Spatial annotation entries
■ ■ ■ ■ ■ ■ ■

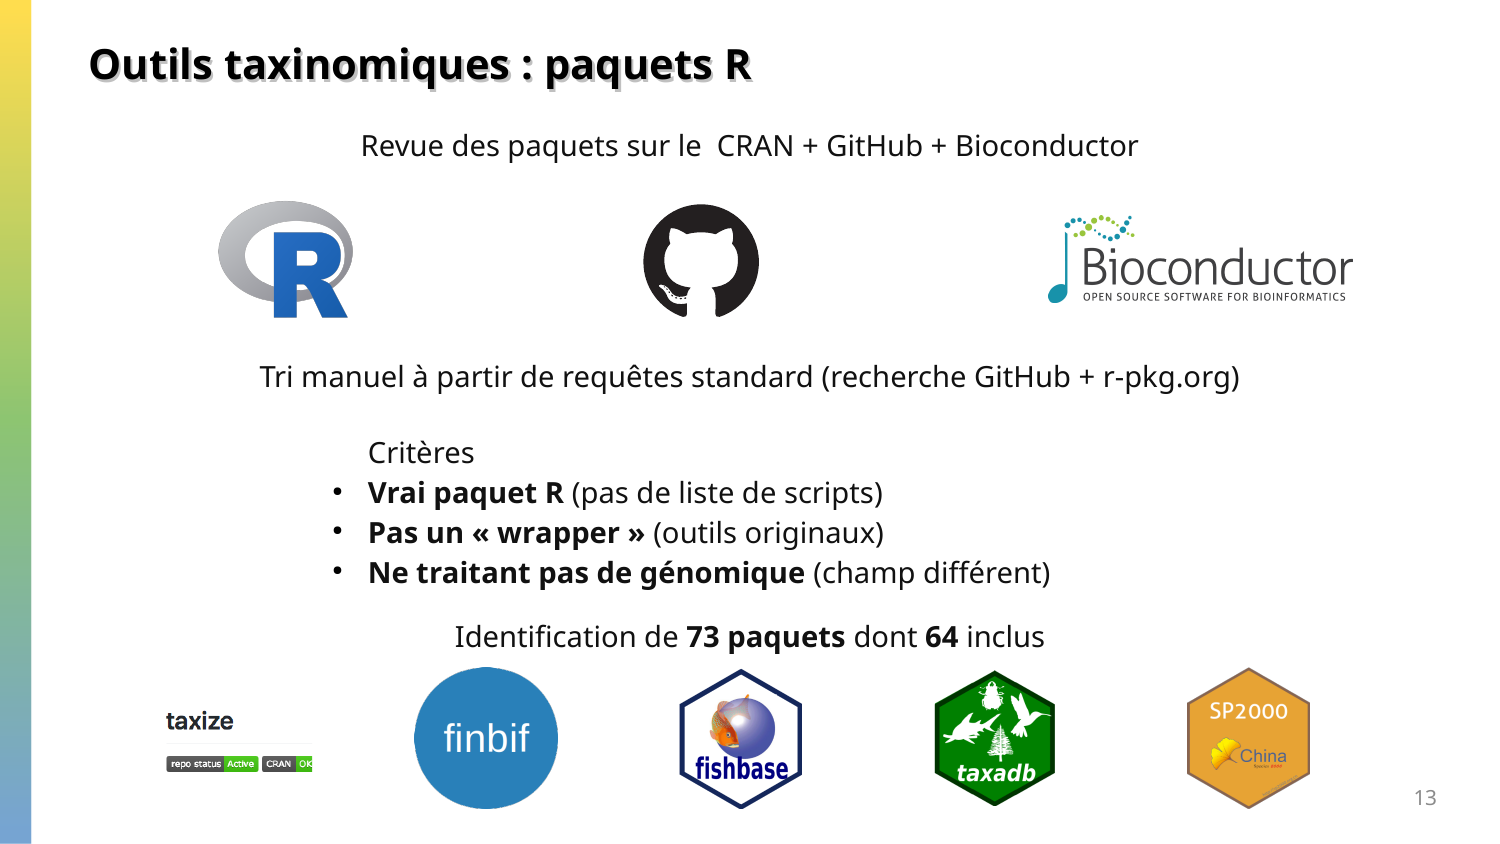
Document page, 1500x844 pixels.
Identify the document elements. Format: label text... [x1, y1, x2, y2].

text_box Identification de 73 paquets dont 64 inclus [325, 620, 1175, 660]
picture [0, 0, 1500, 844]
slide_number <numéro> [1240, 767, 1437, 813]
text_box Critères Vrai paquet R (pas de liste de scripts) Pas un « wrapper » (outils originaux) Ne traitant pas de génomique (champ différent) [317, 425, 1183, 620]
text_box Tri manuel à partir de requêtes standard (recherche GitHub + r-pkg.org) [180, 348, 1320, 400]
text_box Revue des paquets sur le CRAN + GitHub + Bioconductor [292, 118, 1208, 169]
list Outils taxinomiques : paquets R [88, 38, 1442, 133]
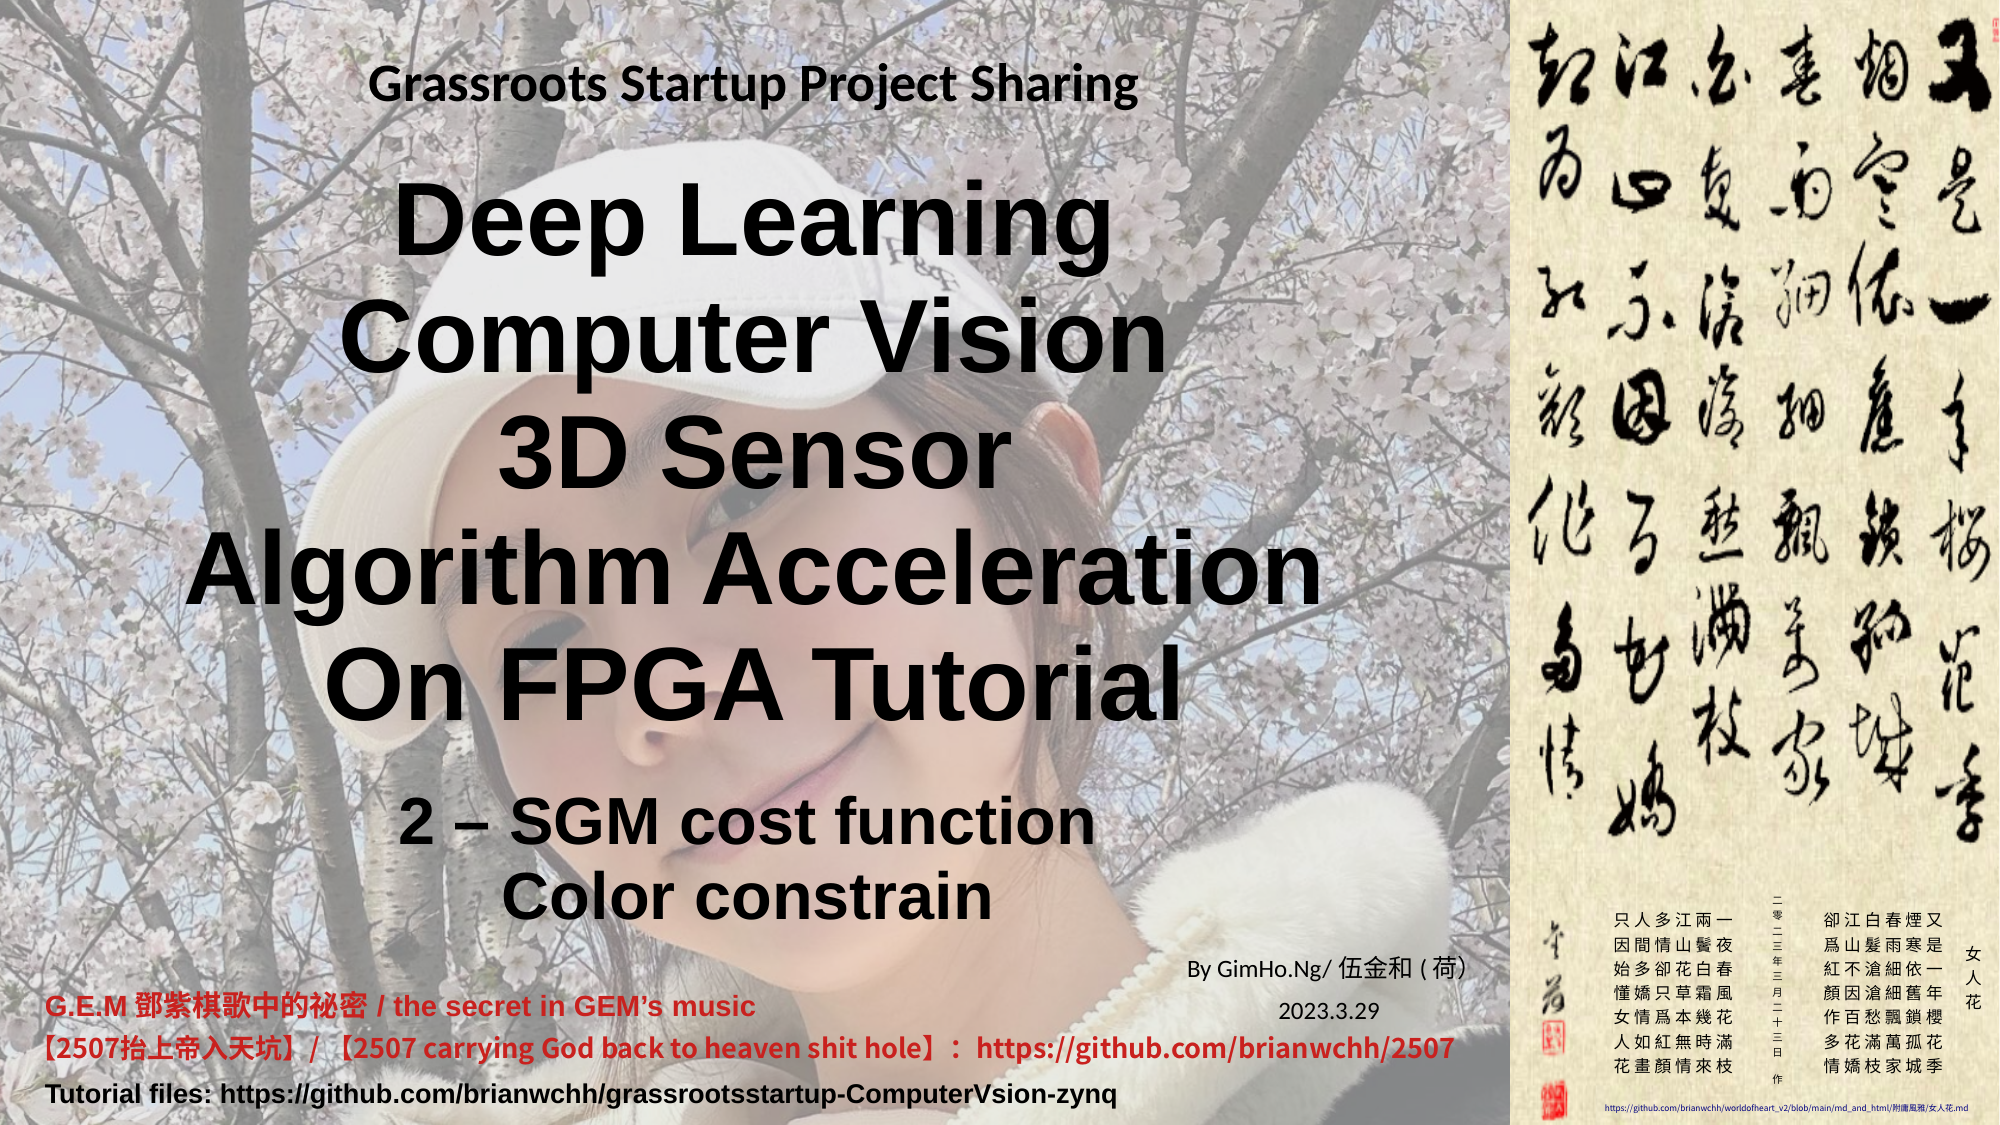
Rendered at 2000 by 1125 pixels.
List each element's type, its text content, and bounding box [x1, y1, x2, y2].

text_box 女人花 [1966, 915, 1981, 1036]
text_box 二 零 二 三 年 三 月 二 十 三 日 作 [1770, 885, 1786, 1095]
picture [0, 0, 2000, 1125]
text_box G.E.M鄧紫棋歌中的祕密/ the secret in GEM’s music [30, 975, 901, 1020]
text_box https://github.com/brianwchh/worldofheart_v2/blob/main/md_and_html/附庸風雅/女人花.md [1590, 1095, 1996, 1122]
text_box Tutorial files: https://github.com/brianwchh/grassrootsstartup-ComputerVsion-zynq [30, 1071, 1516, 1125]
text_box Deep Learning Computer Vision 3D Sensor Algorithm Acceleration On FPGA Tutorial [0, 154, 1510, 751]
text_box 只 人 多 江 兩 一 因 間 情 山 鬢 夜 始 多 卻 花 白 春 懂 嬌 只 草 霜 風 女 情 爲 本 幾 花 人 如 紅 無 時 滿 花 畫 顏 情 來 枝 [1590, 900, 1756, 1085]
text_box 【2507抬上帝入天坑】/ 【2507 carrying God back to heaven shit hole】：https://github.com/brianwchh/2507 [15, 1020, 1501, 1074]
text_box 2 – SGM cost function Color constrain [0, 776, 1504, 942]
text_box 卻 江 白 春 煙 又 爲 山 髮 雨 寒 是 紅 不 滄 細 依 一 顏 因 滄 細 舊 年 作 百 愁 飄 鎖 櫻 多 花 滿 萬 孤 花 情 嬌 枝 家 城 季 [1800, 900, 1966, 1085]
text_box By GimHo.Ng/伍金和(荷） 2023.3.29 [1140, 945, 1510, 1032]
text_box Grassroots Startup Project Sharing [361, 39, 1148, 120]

■ ■ ■ ■ ■ ■ ■

PROBLEM DETAILS>
Format the rows above as a JSON list of strings with one string per line, omitting blank lines. Leave the picture markers out of the answer.

CORRECT ANSWER>
[
  "Document page, 1500x844 pixels.",
  "Identify the document elements. Format: label text... [x1, y1, x2, y2].",
  "text_box Identification de 73 paquets dont 64 inclus [325, 620, 1175, 660]",
  "picture [0, 0, 1500, 844]",
  "slide_number <numéro> [1240, 767, 1437, 813]",
  "text_box Critères Vrai paquet R (pas de liste de scripts) Pas un « wrapper » (outils originaux) Ne traitant pas de génomique (champ différent) [317, 425, 1183, 620]",
  "text_box Tri manuel à partir de requêtes standard (recherche GitHub + r-pkg.org) [180, 348, 1320, 400]",
  "text_box Revue des paquets sur le CRAN + GitHub + Bioconductor [292, 118, 1208, 169]",
  "list Outils taxinomiques : paquets R [88, 38, 1442, 133]",
  "Rendered at 2000 by 1125 pixels.",
  "List each element's type, its text content, and bounding box [x1, y1, x2, y2].",
  "text_box 女人花 [1966, 915, 1981, 1036]",
  "text_box 二 零 二 三 年 三 月 二 十 三 日 作 [1770, 885, 1786, 1095]",
  "picture [0, 0, 2000, 1125]",
  "text_box G.E.M鄧紫棋歌中的祕密/ the secret in GEM’s music [30, 975, 901, 1020]",
  "text_box https://github.com/brianwchh/worldofheart_v2/blob/main/md_and_html/附庸風雅/女人花.md [1590, 1095, 1996, 1122]",
  "text_box Tutorial files: https://github.com/brianwchh/grassrootsstartup-ComputerVsion-zynq [30, 1071, 1516, 1125]",
  "text_box Deep Learning Computer Vision 3D Sensor Algorithm Acceleration On FPGA Tutorial [0, 154, 1510, 751]",
  "text_box 只 人 多 江 兩 一 因 間 情 山 鬢 夜 始 多 卻 花 白 春 懂 嬌 只 草 霜 風 女 情 爲 本 幾 花 人 如 紅 無 時 滿 花 畫 顏 情 來 枝 [1590, 900, 1756, 1085]",
  "text_box 【2507抬上帝入天坑】/ 【2507 carrying God back to heaven shit hole】：https://github.com/brianwchh/2507 [15, 1020, 1501, 1074]",
  "text_box 2 – SGM cost function Color constrain [0, 776, 1504, 942]",
  "text_box 卻 江 白 春 煙 又 爲 山 髮 雨 寒 是 紅 不 滄 細 依 一 顏 因 滄 細 舊 年 作 百 愁 飄 鎖 櫻 多 花 滿 萬 孤 花 情 嬌 枝 家 城 季 [1800, 900, 1966, 1085]",
  "text_box By GimHo.Ng/伍金和(荷） 2023.3.29 [1140, 945, 1510, 1032]",
  "text_box Grassroots Startup Project Sharing [361, 39, 1148, 120]"
]